The niche world of luxury fashion is a strange one to navigate indeed. Valentino’s Creative Director, Pierpaolo Piccioli showcased his Autumn/Winter 2022-23 collection titled, ‘The Beginning’, sashayed across the iconic Spanish Steps on July 8. The 18th century staircase is located in Piazza di Spagna, Rome and there is a Dior Boutique nearby, on Via Condotti. A star-studded affair, the Valentino show drew attention and praise, with eminent people from the fashion industry as well as celebs like Anne Hathaway, Naomi Campbell, and Florence Pugh in attendance.
(L-R) Florence Pugh, Ashley Park, and Anne Hathaway donning the vibrant hue, Pink PP, created by Pierpaolo Piccioli in collaboration with Pantone.

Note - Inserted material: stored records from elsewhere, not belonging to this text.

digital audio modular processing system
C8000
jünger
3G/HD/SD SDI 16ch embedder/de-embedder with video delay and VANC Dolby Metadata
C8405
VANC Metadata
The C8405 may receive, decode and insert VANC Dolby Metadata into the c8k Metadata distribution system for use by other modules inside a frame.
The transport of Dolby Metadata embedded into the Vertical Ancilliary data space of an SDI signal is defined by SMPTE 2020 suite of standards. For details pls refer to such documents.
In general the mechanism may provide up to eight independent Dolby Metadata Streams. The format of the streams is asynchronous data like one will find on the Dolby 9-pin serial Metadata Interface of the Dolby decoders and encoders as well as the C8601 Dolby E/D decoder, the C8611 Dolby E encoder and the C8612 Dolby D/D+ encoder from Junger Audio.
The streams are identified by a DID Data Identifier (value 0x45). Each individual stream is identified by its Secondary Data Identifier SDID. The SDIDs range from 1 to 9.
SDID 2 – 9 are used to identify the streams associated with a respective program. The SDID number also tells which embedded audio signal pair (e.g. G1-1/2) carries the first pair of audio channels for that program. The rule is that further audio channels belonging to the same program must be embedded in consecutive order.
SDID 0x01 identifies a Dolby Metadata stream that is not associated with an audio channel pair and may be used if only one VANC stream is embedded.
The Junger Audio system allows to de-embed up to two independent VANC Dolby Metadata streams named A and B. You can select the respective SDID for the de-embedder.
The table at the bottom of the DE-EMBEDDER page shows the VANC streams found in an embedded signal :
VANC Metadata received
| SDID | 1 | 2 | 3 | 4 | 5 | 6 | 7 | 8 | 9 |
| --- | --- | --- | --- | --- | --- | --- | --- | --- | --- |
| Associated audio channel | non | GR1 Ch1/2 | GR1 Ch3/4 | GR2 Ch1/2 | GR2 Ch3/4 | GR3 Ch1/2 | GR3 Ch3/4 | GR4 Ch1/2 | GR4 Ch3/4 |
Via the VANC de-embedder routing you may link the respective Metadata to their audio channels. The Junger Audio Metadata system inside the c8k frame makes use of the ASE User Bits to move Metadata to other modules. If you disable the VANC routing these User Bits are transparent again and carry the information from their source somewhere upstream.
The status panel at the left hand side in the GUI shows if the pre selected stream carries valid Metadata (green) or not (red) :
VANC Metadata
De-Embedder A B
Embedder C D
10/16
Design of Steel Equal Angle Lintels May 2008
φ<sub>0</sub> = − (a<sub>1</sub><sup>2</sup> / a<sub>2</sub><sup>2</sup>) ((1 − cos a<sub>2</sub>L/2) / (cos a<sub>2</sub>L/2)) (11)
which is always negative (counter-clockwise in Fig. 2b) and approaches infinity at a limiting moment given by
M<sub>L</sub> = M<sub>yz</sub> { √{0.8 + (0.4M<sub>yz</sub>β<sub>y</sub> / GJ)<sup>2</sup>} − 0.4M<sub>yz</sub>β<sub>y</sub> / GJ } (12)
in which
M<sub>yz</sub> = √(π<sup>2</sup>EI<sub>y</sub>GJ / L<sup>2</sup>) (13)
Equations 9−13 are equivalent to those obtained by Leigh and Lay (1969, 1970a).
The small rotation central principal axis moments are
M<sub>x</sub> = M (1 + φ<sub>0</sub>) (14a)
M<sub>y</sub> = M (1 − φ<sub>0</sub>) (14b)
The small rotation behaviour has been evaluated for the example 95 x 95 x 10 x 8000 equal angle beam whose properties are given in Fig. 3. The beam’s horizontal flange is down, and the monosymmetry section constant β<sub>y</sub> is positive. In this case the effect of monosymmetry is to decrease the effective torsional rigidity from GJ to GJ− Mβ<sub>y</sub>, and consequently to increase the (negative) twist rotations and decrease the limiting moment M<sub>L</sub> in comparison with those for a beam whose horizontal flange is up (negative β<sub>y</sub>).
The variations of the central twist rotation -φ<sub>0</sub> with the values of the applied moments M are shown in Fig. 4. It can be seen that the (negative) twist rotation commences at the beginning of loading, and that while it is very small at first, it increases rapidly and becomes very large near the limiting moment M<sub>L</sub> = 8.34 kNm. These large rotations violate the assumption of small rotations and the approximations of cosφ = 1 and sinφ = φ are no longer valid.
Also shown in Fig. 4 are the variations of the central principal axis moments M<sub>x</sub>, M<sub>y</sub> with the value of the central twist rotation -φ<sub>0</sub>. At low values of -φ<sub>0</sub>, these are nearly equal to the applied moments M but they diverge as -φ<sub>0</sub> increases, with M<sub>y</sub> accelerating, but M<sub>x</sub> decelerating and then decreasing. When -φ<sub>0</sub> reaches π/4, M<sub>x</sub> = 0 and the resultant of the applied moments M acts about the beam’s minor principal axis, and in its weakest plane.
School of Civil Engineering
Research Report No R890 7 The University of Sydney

As confirmed by the fashion-industry trade journal Women’s Wear Daily (WWD), a letter was sent to Valentino on the night of the show itself by the retail manager of Christian Dior Italia, alleging that their customers could not access their Via Condotti boutique as they were “refused access and blocked at the barriers”. Dior stated that their operations were hampered and their boutique suffered a loss as it was empty on a normally bustling Friday afternoon. Hence, they wanted to be compensated with €100,000 for the same, with a deadline of 15 days.
(L-R) Kate Hudson and Naomi Campbell at Valentino's Autumn/Winter 2022-23 Show in Rome.
Dior elaborated that Valentino had assured the local retailers through a letter on June 27 that their show will not cause any disruptions in the regular foot traffic to the stores but had failed to do so. It is interesting to note that none of the other neighbouring fashion retailers on Via Condotti like Gucci, Prada, and Moncler submitted a complaint. Some speculated if this sudden contention was due to the fact that Maria Grazia Chiuri, Dior’s Creative Director in 2016, had previously worked alongside Pierpaolo Piccioli at Valentino as a Co-Artistic Director.
Model walking down the iconic Spanish Steps in Valentino Couture.
But Dior has now written to Valentino again, as confirmed by WWD, saying that the French label was backing down "in light of the friendly relationship between the two Maisons". Many are attributing this withdrawal to the hit that Dior’s public image has taken, with all the abrasive remarks and scorn it received on social media. Several viewed Dior as ‘petty’, in spite of being part of LVMH, the largest luxury group in the world. Both the luxury brands have a history of maintaining cordial and pleasant relations in the past. And it seems all’s well in paradise again.